_EXERCISE INSTRUCTIONS_
Give each line of the records again exactly and omit every picture.
── SOURCE MATERIAL ──
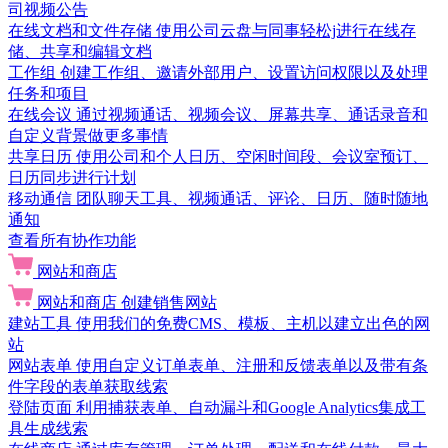
司视频公告
在线文档和文件存储
使用公司云盘与同事轻松j进行在线存
储、共享和编辑文档
工作组
创建工作组、邀请外部用户、设置访问权限以及处理
任务和项目
在线会议
通过视频通话、视频会议、屏幕共享、通话录音和
自定义背景做更多事情
共享日历
使用公司和个人日历、空闲时间段、会议室预订、
日历同步进行计划
移动通信
团队聊天工具、视频通话、评论、日历、随时随地
通知
查看所有协作功能
网站和商店
网站和商店
创建销售网站
建站工具
使用我们的免费CMS、模板、主机以建立出色的网
站
网站表单
使用自定义订单表单、注册和反馈表单以及带有条
件字段的表单获取线索
登陆页面
利用捕获表单、自动漏斗和Google Analytics集成工
具生成线索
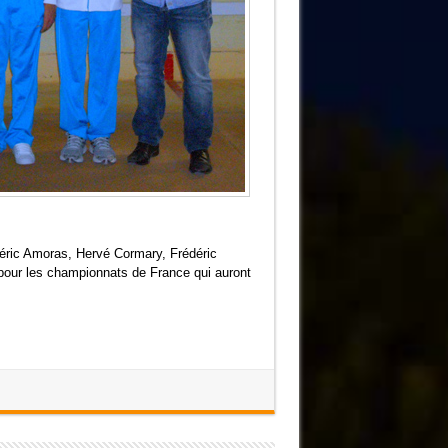
éric Amoras, Hervé Cormary, Frédéric
 pour les championnats de France qui auront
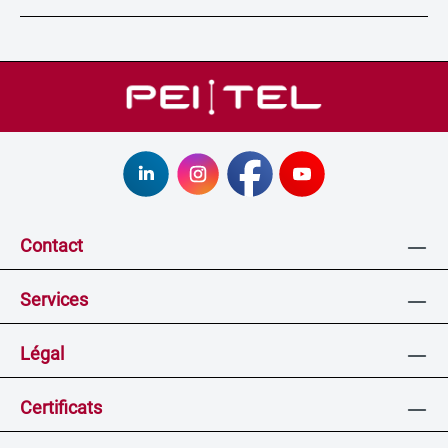
Contact
Services
Légal
Certificats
───
_RESULT OF THIS EXERCISE_
司视频公告
在线文档和文件存储
使用公司云盘与同事轻松j进行在线存
储、共享和编辑文档
工作组
创建工作组、邀请外部用户、设置访问权限以及处理
任务和项目
在线会议
通过视频通话、视频会议、屏幕共享、通话录音和
自定义背景做更多事情
共享日历
使用公司和个人日历、空闲时间段、会议室预订、
日历同步进行计划
移动通信
团队聊天工具、视频通话、评论、日历、随时随地
通知
查看所有协作功能
网站和商店
网站和商店
创建销售网站
建站工具
使用我们的免费CMS、模板、主机以建立出色的网
站
网站表单
使用自定义订单表单、注册和反馈表单以及带有条
件字段的表单获取线索
登陆页面
利用捕获表单、自动漏斗和Google Analytics集成工
具生成线索
éric Amoras, Hervé Cormary, Frédéric
 pour les championnats de France qui auront
Contact
Services
Légal
Certificats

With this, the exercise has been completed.